3. Sindhu-Sarasvatī Valley (Indus Valley)
- Rivers: The Indus River and the (now largely dry) Ghaggar-Hakra or ancient Sarasvatī.
- Location: Northwestern region of the Indian subcontinent.
- Major Sites: Harappa, Mohenjo-Daro, Lothal, and Dholavira.
4. Ancient China
- Rivers: The Huang He (Yellow River) and the Yangtze.
- Location: East Asia.
- Major Sites: Anyang and Erlitou.
Ancient Trade Links
Draw colored lines on your map to mark these historical exchange networks:
- Mesopotamia to Sindhu-Sarasvatī: Marks an extensive network. Trace maritime routes across the Persian Gulf to the Arabian Sea, stopping at trade depots like Dilmun (modern-day Bahrain) and Magan (Oman), eventually reaching ports like Lothal or Sutkagan-dor. Overland tracks connected Mesopotamia through the Iranian plateau to sites in Afghanistan (like Shortugai, used for lapis lazuli).

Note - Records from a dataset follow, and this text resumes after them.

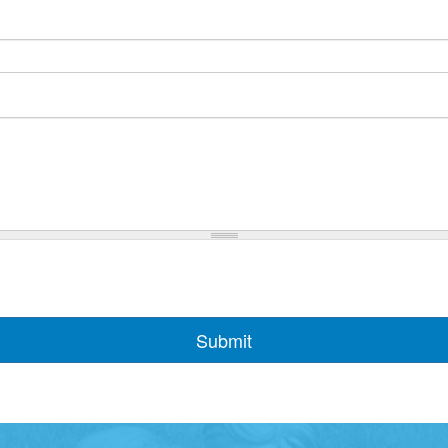
Submit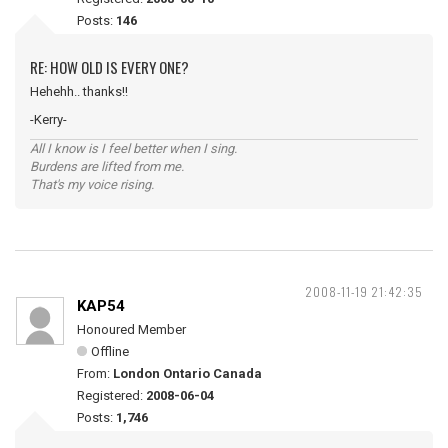
Posts:
146
RE: HOW OLD IS EVERY ONE?
Hehehh.. thanks!!
-Kerry-
All I know is I feel better when I sing.
Burdens are lifted from me.
That's my voice rising.
2008-11-19 21:42:35
KAP54
Honoured Member
Offline
From:
London Ontario Canada
Registered:
2008-06-04
Posts:
1,746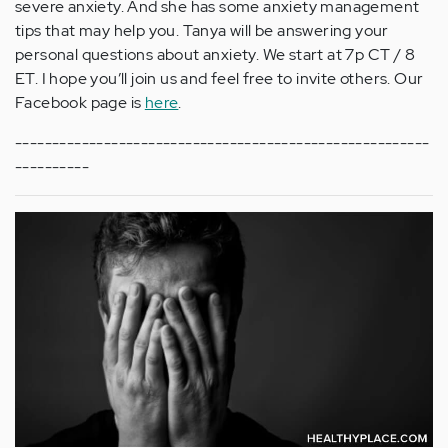
severe anxiety. And she has some anxiety management
tips that may help you. Tanya will be answering your
personal questions about anxiety. We start at 7p CT / 8
ET. I hope you’ll join us and feel free to invite others. Our
Facebook page is
here
.
--------------------------------------------------------
----------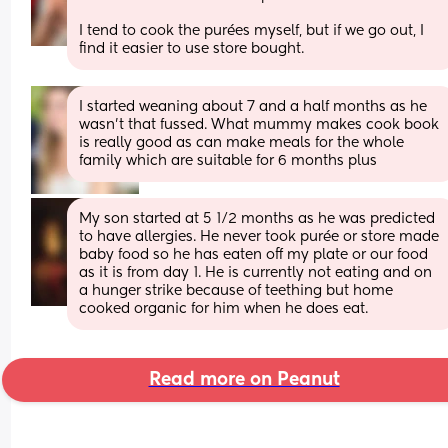
I tend to cook the purées myself, but if we go out, I 
find it easier to use store bought.
I started weaning about 7 and a half months as he 
wasn’t that fussed. What mummy makes cook book 
is really good as can make meals for the whole 
family which are suitable for 6 months plus
My son started at 5 1/2 months as he was predicted 
to have allergies. He never took purée or store made 
baby food so he has eaten off my plate or our food 
as it is from day 1. He is currently not eating and on 
a hunger strike because of teething but home 
cooked organic for him when he does eat.
Read more on Peanut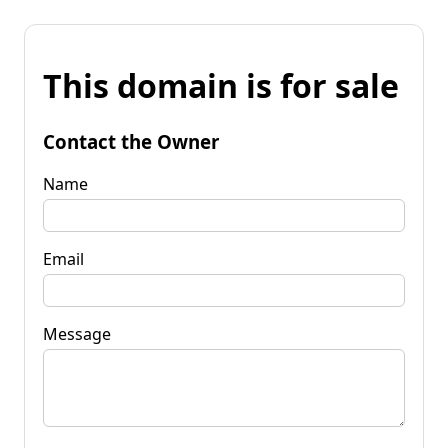
This domain is for sale
Contact the Owner
Name
Email
Message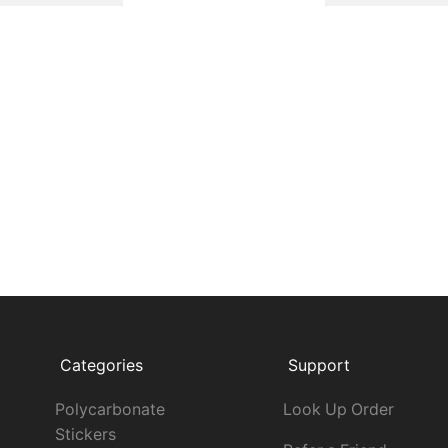
Categories
Support
Polycarbonate
Look Up Order
Stickers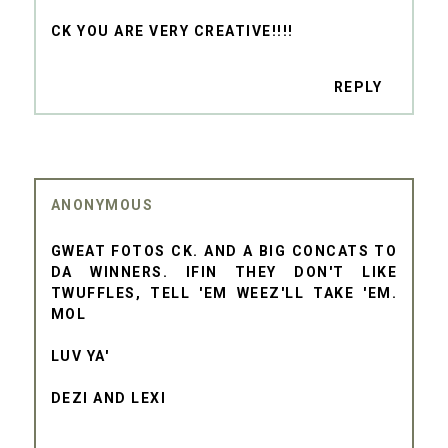
CK YOU ARE VERY CREATIVE!!!!
REPLY
ANONYMOUS
GWEAT FOTOS CK. AND A BIG CONCATS TO
DA WINNERS. IFIN THEY DON'T LIKE
TWUFFLES, TELL 'EM WEEZ'LL TAKE 'EM.
MOL
LUV YA'
DEZI AND LEXI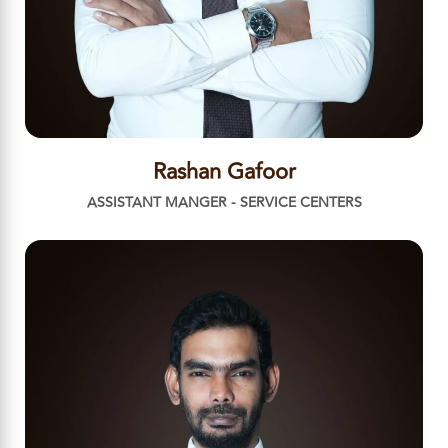
Rashan Gafoor
ASSISTANT MANGER - SERVICE CENTERS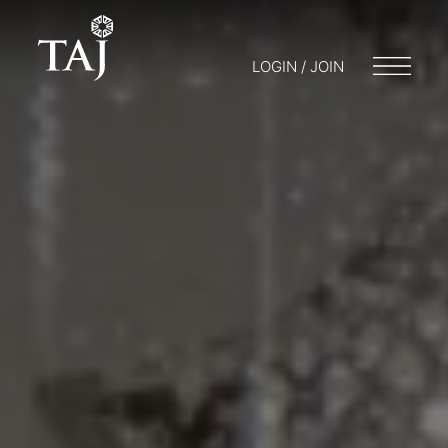
LOGIN / JOIN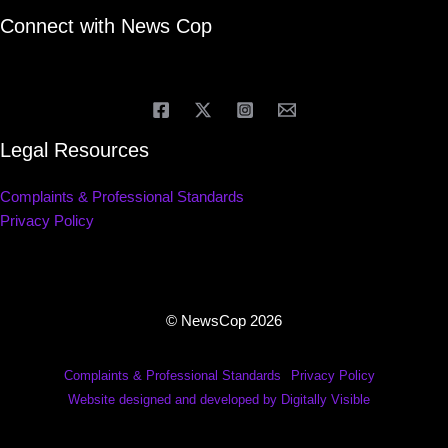
Connect with News Cop
Legal Resources
Complaints & Professional Standards
Privacy Policy
© NewsCop 2026
Complaints & Professional Standards
Privacy Policy
Website designed and developed by Digitally Visible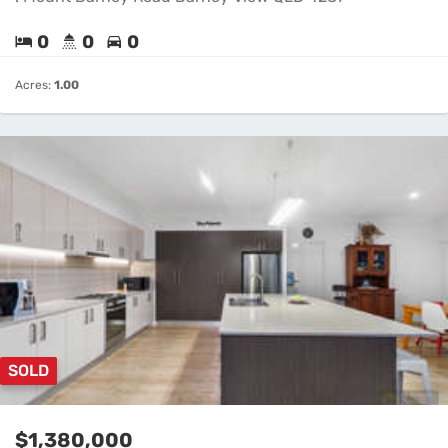
0
0
0
Acres:
1.00
SOLD
$1,380,000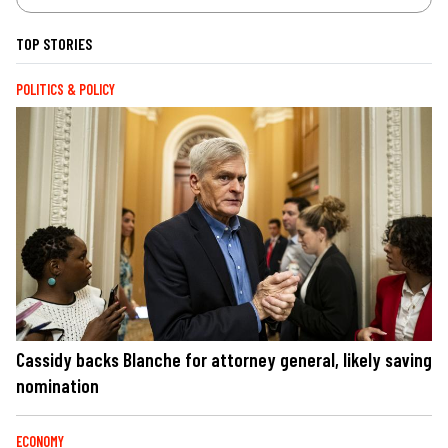
TOP STORIES
POLITICS & POLICY
Cassidy backs Blanche for attorney general, likely saving
nomination
ECONOMY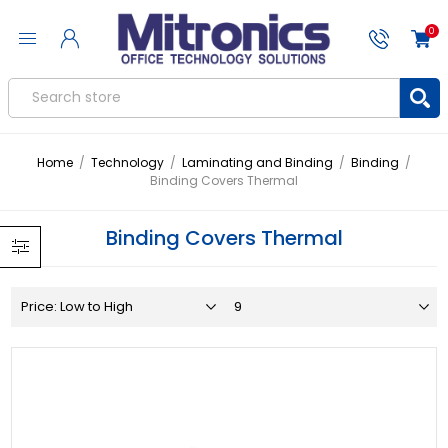
0
Home
/
Technology
/
Laminating and Binding
/
Binding
/
Binding Covers Thermal
Binding Covers Thermal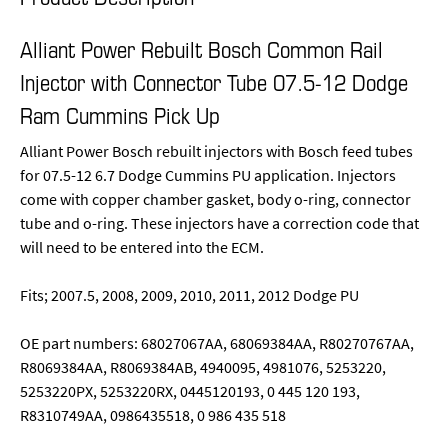
Alliant Power Rebuilt Bosch Common Rail
Injector with Connector Tube 07.5-12 Dodge
Ram Cummins Pick Up
Alliant Power Bosch rebuilt injectors with Bosch feed tubes
for 07.5-12 6.7 Dodge Cummins PU application. Injectors
come with copper chamber gasket, body o-ring, connector
tube and o-ring. These injectors have a correction code that
will need to be entered into the ECM.
Fits; 2007.5, 2008, 2009, 2010, 2011, 2012 Dodge PU
OE part numbers: 68027067AA, 68069384AA, R80270767AA,
R8069384AA, R8069384AB, 4940095, 4981076, 5253220,
5253220PX, 5253220RX, 0445120193, 0 445 120 193,
R8310749AA, 0986435518, 0 986 435 518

- Mesopotamia to Egypt: Trace routes across the Levantine coast (modern-day Israel/Lebanon) and through the Sinai Peninsula, or follow the Mediterranean Sea lanes to connect early Mesopotamian city-states with the Egyptian Nile.
- Routes to China: Trace the trans-Himalayan pathways and the early networks that would eventually mature into the Silk Road, which crossed Central Asia.
Q.21: Activity: Choose one early civilisation (Mesopotamia, Egypt, or China) and prepare a mini-scrapbook or a presentation showing their innovations in tools, writing, art, and architecture. Include pictures, brief descriptions, and explain their significance.
Solution: Ancient Egypt revolutionized human history with enduring innovations. Their mastery of architecture, writing systems, medical tools, and vibrant art shaped the ancient world. These contributions provided the foundational technologies that allowed their civilization to thrive along the Nile for thousands of years.